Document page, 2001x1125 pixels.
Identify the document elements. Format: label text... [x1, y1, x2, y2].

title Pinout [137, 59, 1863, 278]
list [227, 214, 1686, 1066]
============================================================
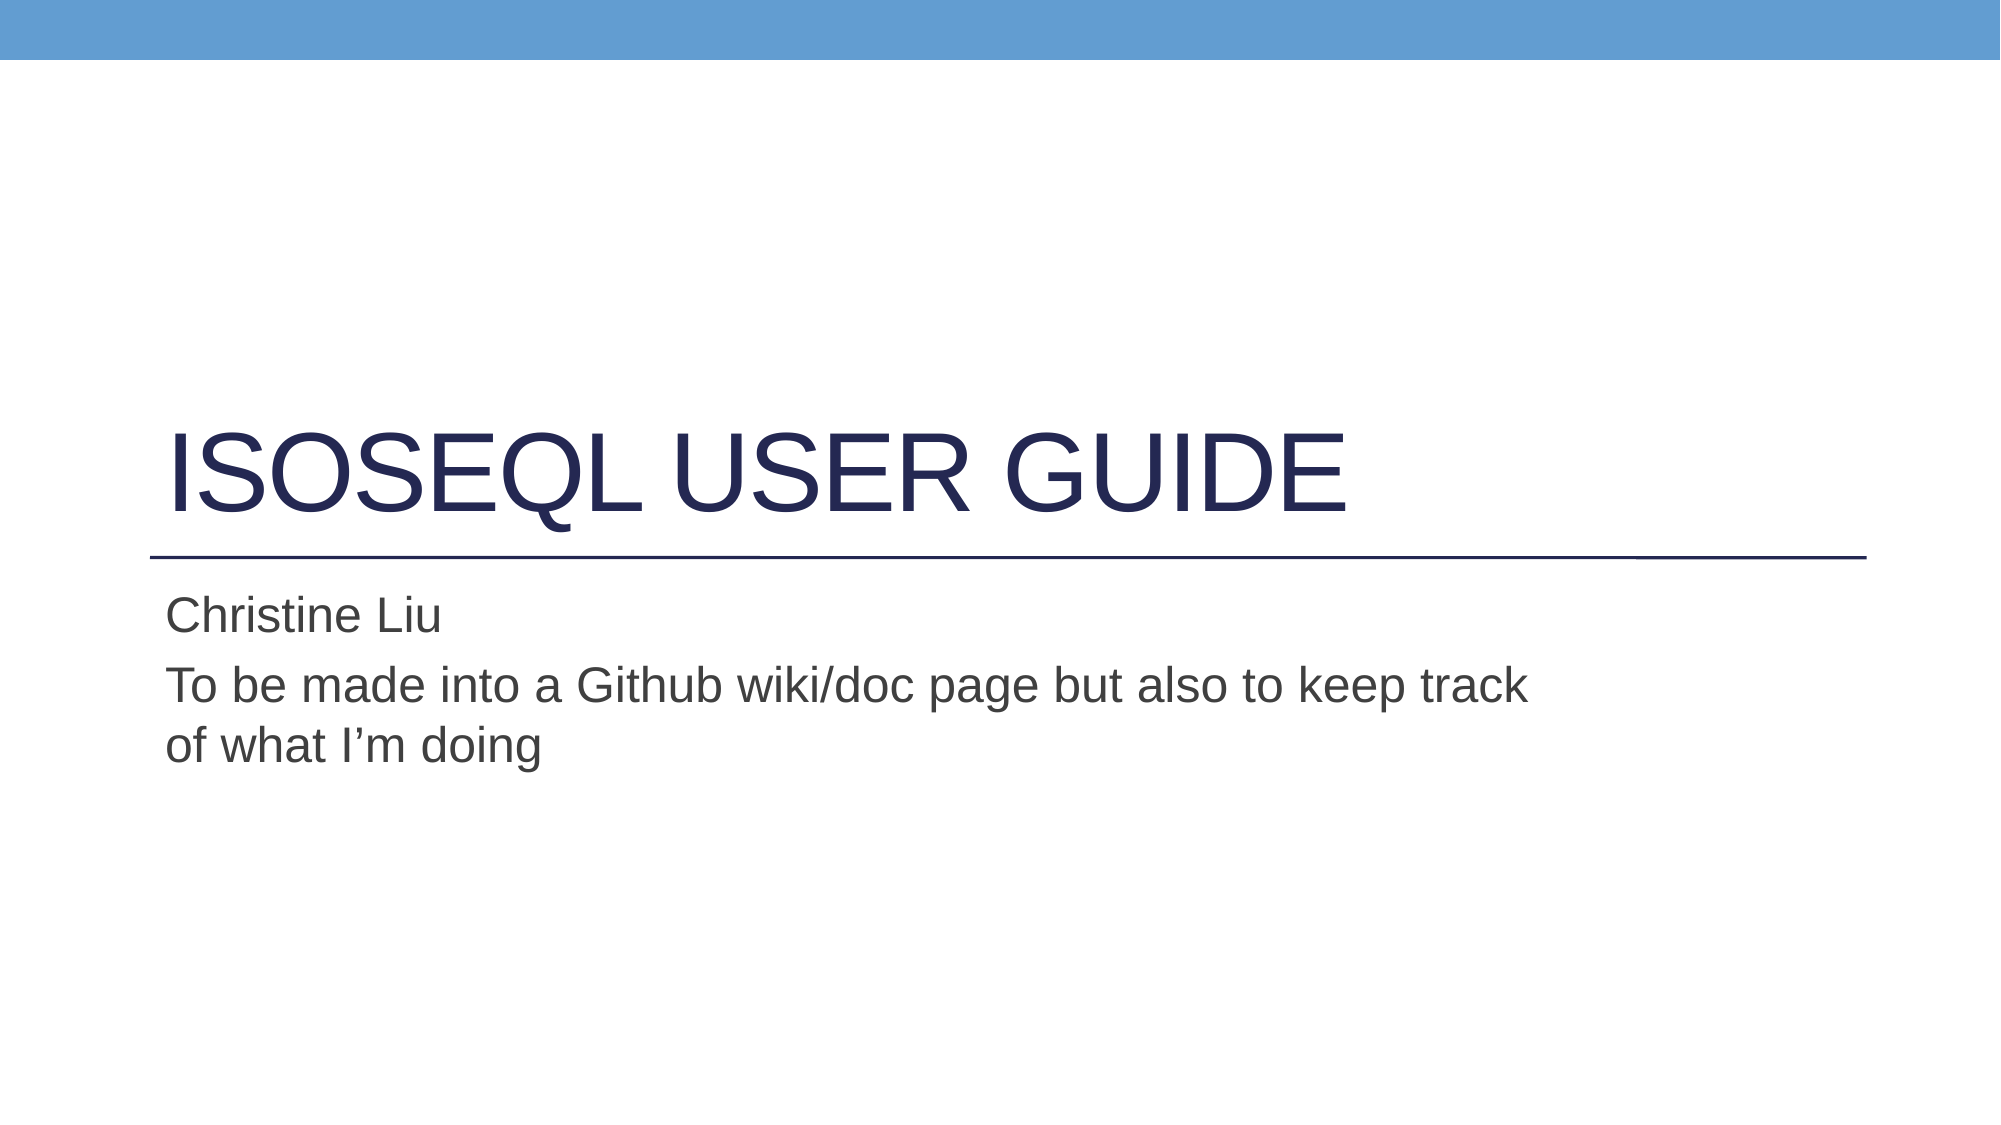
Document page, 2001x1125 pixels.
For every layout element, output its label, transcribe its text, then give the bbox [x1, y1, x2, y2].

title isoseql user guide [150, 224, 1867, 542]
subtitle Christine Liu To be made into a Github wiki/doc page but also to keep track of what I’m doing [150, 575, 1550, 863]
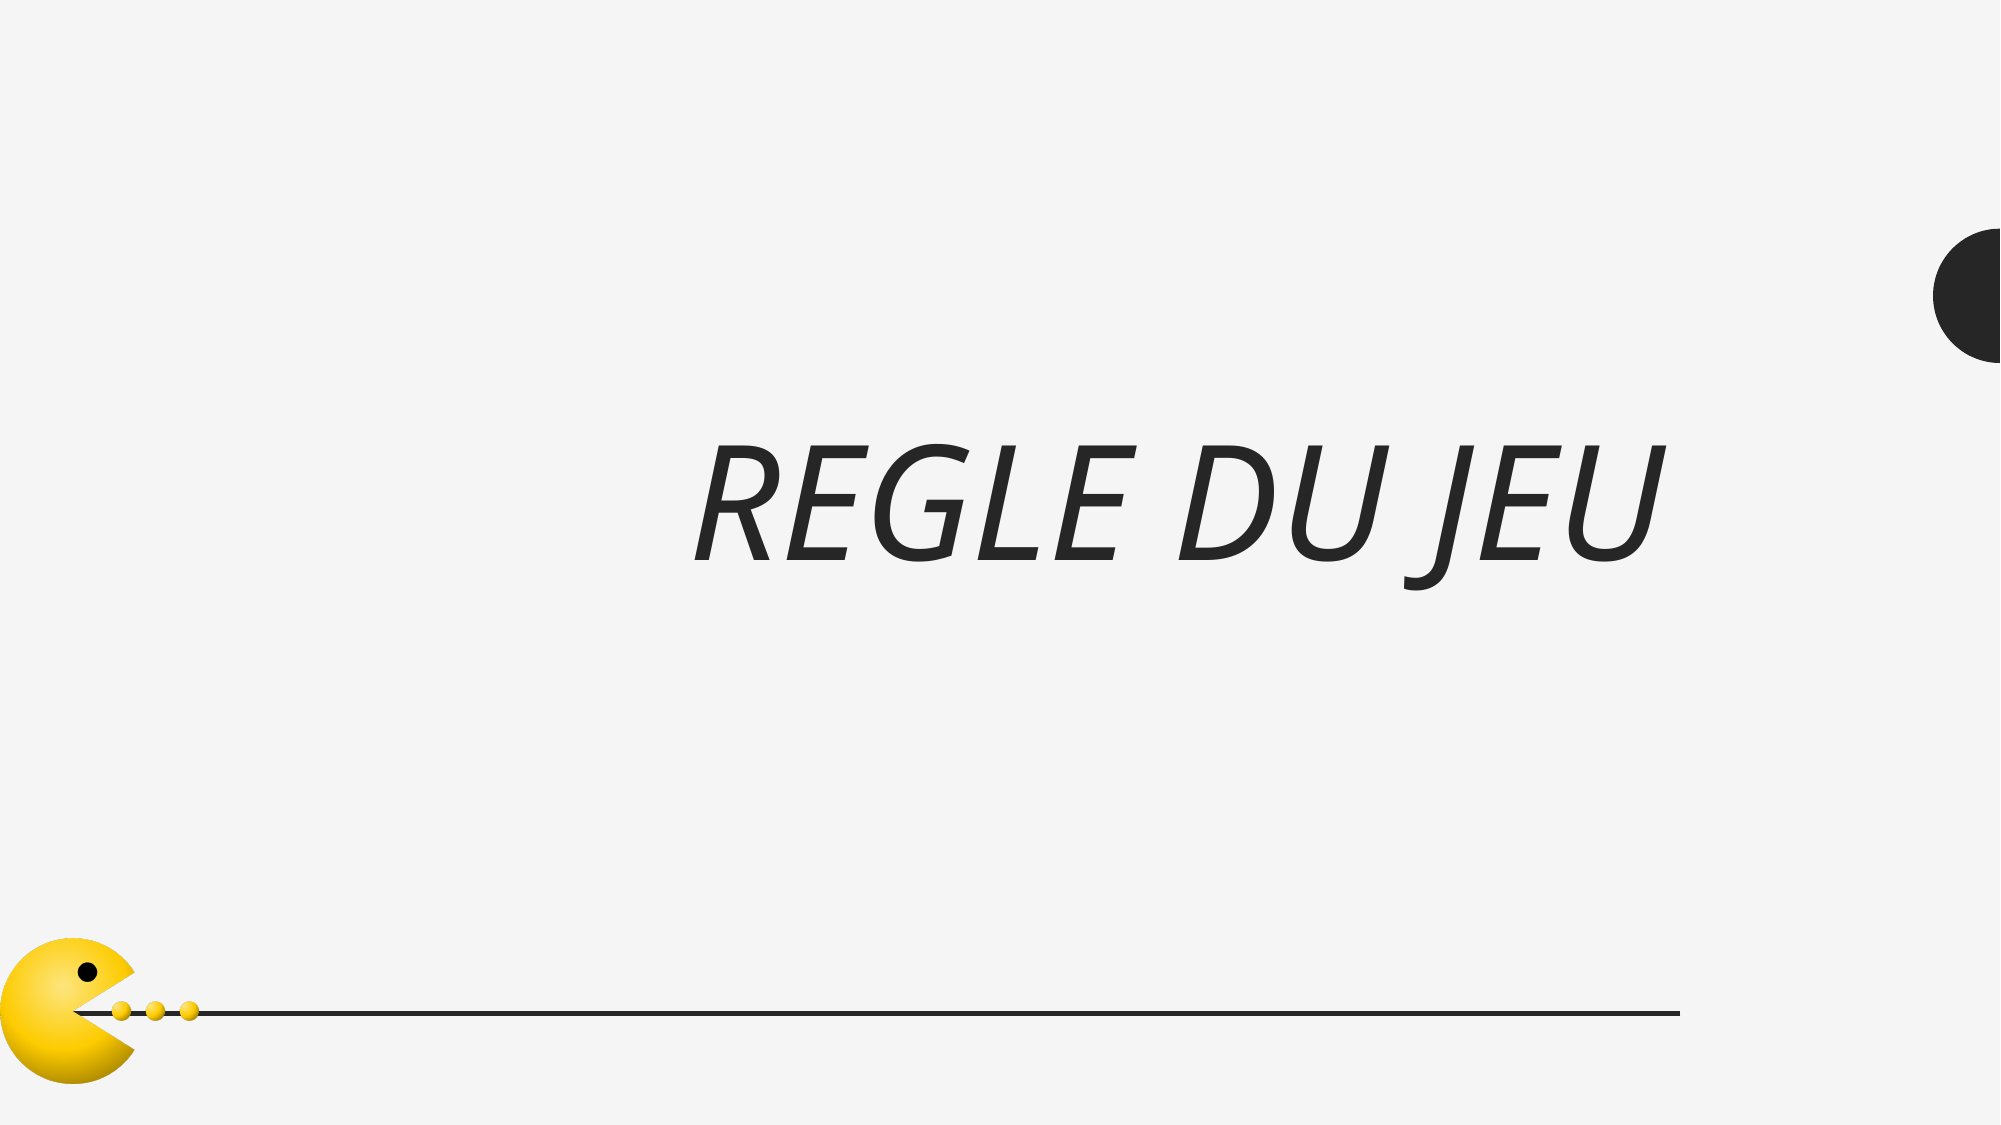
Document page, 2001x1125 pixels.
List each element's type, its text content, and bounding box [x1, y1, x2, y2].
============================================================
◆ TASK DESCRIPTION ◆
Nothing but the lines from the one with "For every layout" to the one with "List each element's" above, both included, should be transcribed, exactly and without pictures.

◆ WRITTEN RESPONSE ◆
For every layout element, output its label, transcribe its text, then give the bbox [x1, y1, x2, y2].

title isoseql user guide [150, 224, 1867, 542]
subtitle Christine Liu To be made into a Github wiki/doc page but also to keep track of what I’m doing [150, 575, 1550, 863]
Document page, 2001x1125 pixels.
List each element's type, its text content, and bounding box [x1, y1, x2, y2].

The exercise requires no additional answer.